Assignment
Output, word for word, the part of the car finance article below starting with "If you live" and going on through "and subsequent recession.".

Reading passage
Why we are headed for a car (loan) crash

By Neil Patrick

If you live in the UK or USA and have bought a new car in the last few years, there is a 90% likelihood you paid for it with some form of car finance arrangement. Car sales have boomed due to the low monthly costs of PCP or personal contract purchase agreements.

I’ve been watching the explosion of this market with close interest. And I am now convinced this form of finance is set to implode, or at least be regulated out of existence. But this isn't the whole story. This situation has worrying parallels with the sub-prime mortgages which sparked the 2008 crash and subsequent recession.

As US car finance debt smashed through the one trillion dollar mark earlier this year, my worries seemed justified:

If your work has anything to do with vehicle sales, your career and financial outlook is set to become less rosy as this story unfolds.

When debt bubbles inflate, sooner or later (usually later) regulators step in and clamp down. In the UK, the Bank of England are monitoring things closely they say. The Financial Services Authority (FSA) has announced it will investigate PCPs, but has promised no report on its findings until next year. Both these facts are revealing. Clearly, financial regulators believe things are going wrong. But as they also believe these failures pose no major threat to the financial stability of the nation’s economy, they are not treating it as high priority.

Material supplied
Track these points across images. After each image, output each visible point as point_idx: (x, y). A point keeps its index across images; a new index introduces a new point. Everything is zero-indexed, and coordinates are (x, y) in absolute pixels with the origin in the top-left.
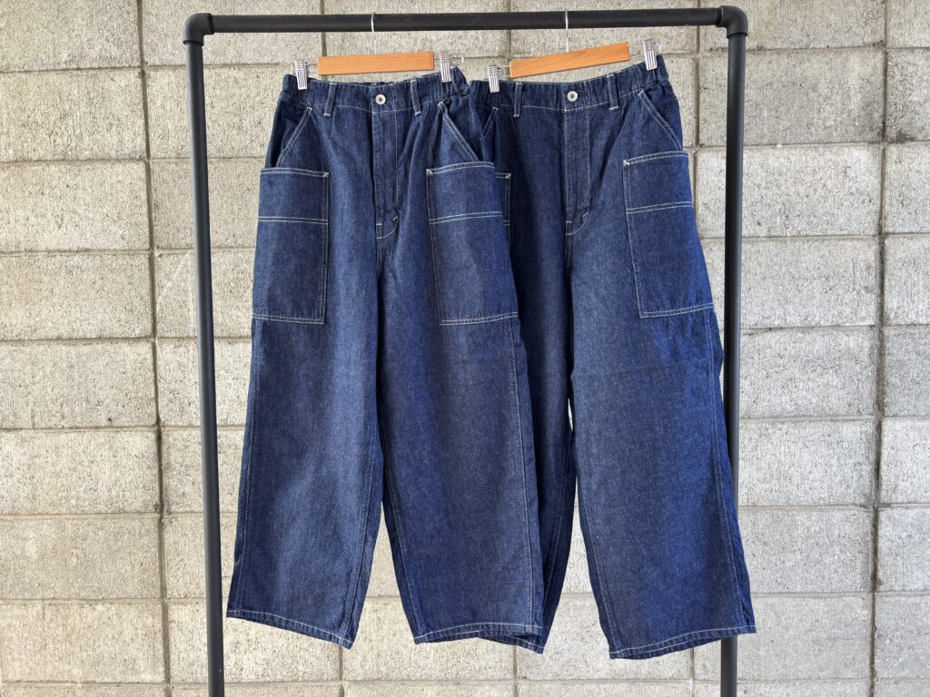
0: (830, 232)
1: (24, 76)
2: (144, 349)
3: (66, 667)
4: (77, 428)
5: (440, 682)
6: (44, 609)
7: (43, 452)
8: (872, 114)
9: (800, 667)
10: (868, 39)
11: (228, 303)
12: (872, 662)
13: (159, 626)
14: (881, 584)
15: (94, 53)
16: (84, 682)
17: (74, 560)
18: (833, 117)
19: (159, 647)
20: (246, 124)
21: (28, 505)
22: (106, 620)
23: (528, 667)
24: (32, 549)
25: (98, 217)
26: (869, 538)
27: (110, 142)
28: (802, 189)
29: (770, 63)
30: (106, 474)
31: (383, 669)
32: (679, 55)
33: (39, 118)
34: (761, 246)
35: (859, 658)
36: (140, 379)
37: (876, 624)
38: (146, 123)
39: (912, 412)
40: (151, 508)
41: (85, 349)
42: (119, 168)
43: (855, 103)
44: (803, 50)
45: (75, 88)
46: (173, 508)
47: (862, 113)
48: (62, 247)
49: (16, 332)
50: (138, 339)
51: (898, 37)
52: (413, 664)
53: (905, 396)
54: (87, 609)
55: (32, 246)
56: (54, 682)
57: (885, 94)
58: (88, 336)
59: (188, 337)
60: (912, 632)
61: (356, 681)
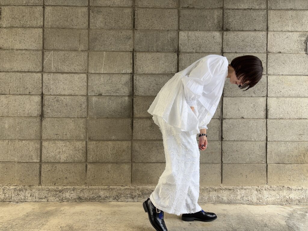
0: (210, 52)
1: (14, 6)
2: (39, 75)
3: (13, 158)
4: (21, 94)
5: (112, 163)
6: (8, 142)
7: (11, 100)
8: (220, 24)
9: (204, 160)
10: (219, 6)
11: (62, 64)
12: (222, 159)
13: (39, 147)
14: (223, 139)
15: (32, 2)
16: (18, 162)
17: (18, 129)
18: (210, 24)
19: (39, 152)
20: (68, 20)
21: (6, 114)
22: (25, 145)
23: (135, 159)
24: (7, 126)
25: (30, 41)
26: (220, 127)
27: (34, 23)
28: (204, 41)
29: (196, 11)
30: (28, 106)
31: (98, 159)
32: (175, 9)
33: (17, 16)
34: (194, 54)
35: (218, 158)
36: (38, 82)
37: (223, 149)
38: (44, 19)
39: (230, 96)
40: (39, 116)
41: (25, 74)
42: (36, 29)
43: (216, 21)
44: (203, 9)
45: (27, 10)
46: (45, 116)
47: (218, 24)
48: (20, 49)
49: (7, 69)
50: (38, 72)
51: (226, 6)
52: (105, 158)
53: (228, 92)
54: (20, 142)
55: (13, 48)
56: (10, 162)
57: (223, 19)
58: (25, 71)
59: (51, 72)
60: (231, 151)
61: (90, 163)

Exercise answer
If you live in the UK or USA and have bought a new car in the last few years, there is a 90% likelihood you paid for it with some form of car finance arrangement. Car sales have boomed due to the low monthly costs of PCP or personal contract purchase agreements.

I’ve been watching the explosion of this market with close interest. And I am now convinced this form of finance is set to implode, or at least be regulated out of existence. But this isn't the whole story. This situation has worrying parallels with the sub-prime mortgages which sparked the 2008 crash and subsequent recession.